YOUR INSTRUCTIONS
Repeat every line of all the items below word for word.

TASK INPUT

^^^^^^^^^^^^^^^^

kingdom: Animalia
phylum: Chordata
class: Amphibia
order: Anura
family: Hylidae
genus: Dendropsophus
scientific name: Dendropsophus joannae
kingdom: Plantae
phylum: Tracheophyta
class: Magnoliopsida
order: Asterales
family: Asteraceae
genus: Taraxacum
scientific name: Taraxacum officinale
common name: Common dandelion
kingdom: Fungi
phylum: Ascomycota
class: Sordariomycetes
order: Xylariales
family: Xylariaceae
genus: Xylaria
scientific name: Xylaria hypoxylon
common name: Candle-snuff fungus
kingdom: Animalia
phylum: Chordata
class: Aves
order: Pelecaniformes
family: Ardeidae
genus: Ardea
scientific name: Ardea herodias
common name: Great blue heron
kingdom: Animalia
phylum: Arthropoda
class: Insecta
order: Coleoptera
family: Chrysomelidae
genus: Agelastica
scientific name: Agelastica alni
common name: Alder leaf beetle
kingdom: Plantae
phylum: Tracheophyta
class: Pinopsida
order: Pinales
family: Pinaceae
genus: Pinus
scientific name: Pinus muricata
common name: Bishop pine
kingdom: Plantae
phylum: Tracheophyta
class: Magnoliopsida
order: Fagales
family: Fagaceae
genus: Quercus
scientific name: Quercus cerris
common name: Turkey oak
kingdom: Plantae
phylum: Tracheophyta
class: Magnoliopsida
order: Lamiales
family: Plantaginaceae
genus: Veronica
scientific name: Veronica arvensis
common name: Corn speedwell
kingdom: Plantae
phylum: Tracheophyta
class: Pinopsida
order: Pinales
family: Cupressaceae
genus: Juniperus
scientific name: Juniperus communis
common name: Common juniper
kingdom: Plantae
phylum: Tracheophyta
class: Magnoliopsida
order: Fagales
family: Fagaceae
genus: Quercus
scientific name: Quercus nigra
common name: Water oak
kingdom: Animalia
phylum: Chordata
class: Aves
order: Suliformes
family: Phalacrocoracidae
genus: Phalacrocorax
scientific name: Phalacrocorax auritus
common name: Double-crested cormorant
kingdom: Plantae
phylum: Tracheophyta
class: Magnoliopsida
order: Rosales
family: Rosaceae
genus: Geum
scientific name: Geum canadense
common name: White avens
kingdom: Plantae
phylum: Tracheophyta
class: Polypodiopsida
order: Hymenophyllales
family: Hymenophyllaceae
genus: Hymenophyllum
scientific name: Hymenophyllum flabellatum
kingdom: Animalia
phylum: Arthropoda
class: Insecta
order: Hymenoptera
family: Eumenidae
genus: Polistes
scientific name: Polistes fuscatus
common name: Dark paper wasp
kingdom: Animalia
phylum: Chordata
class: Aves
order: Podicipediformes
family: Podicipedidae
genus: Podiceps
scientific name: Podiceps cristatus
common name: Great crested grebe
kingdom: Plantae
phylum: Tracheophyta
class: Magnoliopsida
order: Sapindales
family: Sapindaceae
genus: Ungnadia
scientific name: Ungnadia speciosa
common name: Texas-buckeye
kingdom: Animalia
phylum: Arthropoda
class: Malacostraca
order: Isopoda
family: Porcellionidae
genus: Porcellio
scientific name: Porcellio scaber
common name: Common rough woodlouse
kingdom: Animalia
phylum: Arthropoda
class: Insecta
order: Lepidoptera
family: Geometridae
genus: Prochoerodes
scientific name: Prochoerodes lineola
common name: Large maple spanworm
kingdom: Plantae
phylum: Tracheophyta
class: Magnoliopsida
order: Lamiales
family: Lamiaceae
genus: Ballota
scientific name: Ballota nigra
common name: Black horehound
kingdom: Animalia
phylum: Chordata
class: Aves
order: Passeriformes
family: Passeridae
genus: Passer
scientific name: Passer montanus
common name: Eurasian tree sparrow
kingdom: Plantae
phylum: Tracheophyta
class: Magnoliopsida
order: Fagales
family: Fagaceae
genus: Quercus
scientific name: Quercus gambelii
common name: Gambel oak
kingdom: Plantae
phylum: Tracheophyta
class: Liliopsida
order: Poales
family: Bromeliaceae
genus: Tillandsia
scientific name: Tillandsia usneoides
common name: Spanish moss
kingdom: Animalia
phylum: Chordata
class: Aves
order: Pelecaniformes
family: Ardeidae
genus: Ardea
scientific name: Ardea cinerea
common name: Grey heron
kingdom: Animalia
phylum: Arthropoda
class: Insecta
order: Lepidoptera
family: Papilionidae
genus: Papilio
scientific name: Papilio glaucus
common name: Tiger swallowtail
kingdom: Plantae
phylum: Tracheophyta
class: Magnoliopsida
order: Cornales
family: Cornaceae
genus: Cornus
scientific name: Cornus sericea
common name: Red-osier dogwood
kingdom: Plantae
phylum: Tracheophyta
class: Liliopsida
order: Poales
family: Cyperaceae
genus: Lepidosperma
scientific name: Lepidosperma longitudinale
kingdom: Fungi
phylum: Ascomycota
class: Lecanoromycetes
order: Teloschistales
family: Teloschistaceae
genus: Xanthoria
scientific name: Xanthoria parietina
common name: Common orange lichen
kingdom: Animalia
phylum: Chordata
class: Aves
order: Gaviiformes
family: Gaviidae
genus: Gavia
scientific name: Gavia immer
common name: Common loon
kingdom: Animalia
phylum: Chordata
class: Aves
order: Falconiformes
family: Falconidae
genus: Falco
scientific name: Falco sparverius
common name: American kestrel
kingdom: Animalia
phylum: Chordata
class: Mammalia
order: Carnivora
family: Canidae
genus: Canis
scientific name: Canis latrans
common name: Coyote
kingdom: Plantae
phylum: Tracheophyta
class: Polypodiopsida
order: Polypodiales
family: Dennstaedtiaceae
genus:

^^^^^^^^^^^^^^^^

ANSWER TO THIS PROBLEM
kingdom: Animalia
phylum: Chordata
class: Amphibia
order: Anura
family: Hylidae
genus: Dendropsophus
scientific name: Dendropsophus joannae
kingdom: Plantae
phylum: Tracheophyta
class: Magnoliopsida
order: Asterales
family: Asteraceae
genus: Taraxacum
scientific name: Taraxacum officinale
common name: Common dandelion
kingdom: Fungi
phylum: Ascomycota
class: Sordariomycetes
order: Xylariales
family: Xylariaceae
genus: Xylaria
scientific name: Xylaria hypoxylon
common name: Candle-snuff fungus
kingdom: Animalia
phylum: Chordata
class: Aves
order: Pelecaniformes
family: Ardeidae
genus: Ardea
scientific name: Ardea herodias
common name: Great blue heron
kingdom: Animalia
phylum: Arthropoda
class: Insecta
order: Coleoptera
family: Chrysomelidae
genus: Agelastica
scientific name: Agelastica alni
common name: Alder leaf beetle
kingdom: Plantae
phylum: Tracheophyta
class: Pinopsida
order: Pinales
family: Pinaceae
genus: Pinus
scientific name: Pinus muricata
common name: Bishop pine
kingdom: Plantae
phylum: Tracheophyta
class: Magnoliopsida
order: Fagales
family: Fagaceae
genus: Quercus
scientific name: Quercus cerris
common name: Turkey oak
kingdom: Plantae
phylum: Tracheophyta
class: Magnoliopsida
order: Lamiales
family: Plantaginaceae
genus: Veronica
scientific name: Veronica arvensis
common name: Corn speedwell
kingdom: Plantae
phylum: Tracheophyta
class: Pinopsida
order: Pinales
family: Cupressaceae
genus: Juniperus
scientific name: Juniperus communis
common name: Common juniper
kingdom: Plantae
phylum: Tracheophyta
class: Magnoliopsida
order: Fagales
family: Fagaceae
genus: Quercus
scientific name: Quercus nigra
common name: Water oak
kingdom: Animalia
phylum: Chordata
class: Aves
order: Suliformes
family: Phalacrocoracidae
genus: Phalacrocorax
scientific name: Phalacrocorax auritus
common name: Double-crested cormorant
kingdom: Plantae
phylum: Tracheophyta
class: Magnoliopsida
order: Rosales
family: Rosaceae
genus: Geum
scientific name: Geum canadense
common name: White avens
kingdom: Plantae
phylum: Tracheophyta
class: Polypodiopsida
order: Hymenophyllales
family: Hymenophyllaceae
genus: Hymenophyllum
scientific name: Hymenophyllum flabellatum
kingdom: Animalia
phylum: Arthropoda
class: Insecta
order: Hymenoptera
family: Eumenidae
genus: Polistes
scientific name: Polistes fuscatus
common name: Dark paper wasp
kingdom: Animalia
phylum: Chordata
class: Aves
order: Podicipediformes
family: Podicipedidae
genus: Podiceps
scientific name: Podiceps cristatus
common name: Great crested grebe
kingdom: Plantae
phylum: Tracheophyta
class: Magnoliopsida
order: Sapindales
family: Sapindaceae
genus: Ungnadia
scientific name: Ungnadia speciosa
common name: Texas-buckeye
kingdom: Animalia
phylum: Arthropoda
class: Malacostraca
order: Isopoda
family: Porcellionidae
genus: Porcellio
scientific name: Porcellio scaber
common name: Common rough woodlouse
kingdom: Animalia
phylum: Arthropoda
class: Insecta
order: Lepidoptera
family: Geometridae
genus: Prochoerodes
scientific name: Prochoerodes lineola
common name: Large maple spanworm
kingdom: Plantae
phylum: Tracheophyta
class: Magnoliopsida
order: Lamiales
family: Lamiaceae
genus: Ballota
scientific name: Ballota nigra
common name: Black horehound
kingdom: Animalia
phylum: Chordata
class: Aves
order: Passeriformes
family: Passeridae
genus: Passer
scientific name: Passer montanus
common name: Eurasian tree sparrow
kingdom: Plantae
phylum: Tracheophyta
class: Magnoliopsida
order: Fagales
family: Fagaceae
genus: Quercus
scientific name: Quercus gambelii
common name: Gambel oak
kingdom: Plantae
phylum: Tracheophyta
class: Liliopsida
order: Poales
family: Bromeliaceae
genus: Tillandsia
scientific name: Tillandsia usneoides
common name: Spanish moss
kingdom: Animalia
phylum: Chordata
class: Aves
order: Pelecaniformes
family: Ardeidae
genus: Ardea
scientific name: Ardea cinerea
common name: Grey heron
kingdom: Animalia
phylum: Arthropoda
class: Insecta
order: Lepidoptera
family: Papilionidae
genus: Papilio
scientific name: Papilio glaucus
common name: Tiger swallowtail
kingdom: Plantae
phylum: Tracheophyta
class: Magnoliopsida
order: Cornales
family: Cornaceae
genus: Cornus
scientific name: Cornus sericea
common name: Red-osier dogwood
kingdom: Plantae
phylum: Tracheophyta
class: Liliopsida
order: Poales
family: Cyperaceae
genus: Lepidosperma
scientific name: Lepidosperma longitudinale
kingdom: Fungi
phylum: Ascomycota
class: Lecanoromycetes
order: Teloschistales
family: Teloschistaceae
genus: Xanthoria
scientific name: Xanthoria parietina
common name: Common orange lichen
kingdom: Animalia
phylum: Chordata
class: Aves
order: Gaviiformes
family: Gaviidae
genus: Gavia
scientific name: Gavia immer
common name: Common loon
kingdom: Animalia
phylum: Chordata
class: Aves
order: Falconiformes
family: Falconidae
genus: Falco
scientific name: Falco sparverius
common name: American kestrel
kingdom: Animalia
phylum: Chordata
class: Mammalia
order: Carnivora
family: Canidae
genus: Canis
scientific name: Canis latrans
common name: Coyote
kingdom: Plantae
phylum: Tracheophyta
class: Polypodiopsida
order: Polypodiales
family: Dennstaedtiaceae
genus:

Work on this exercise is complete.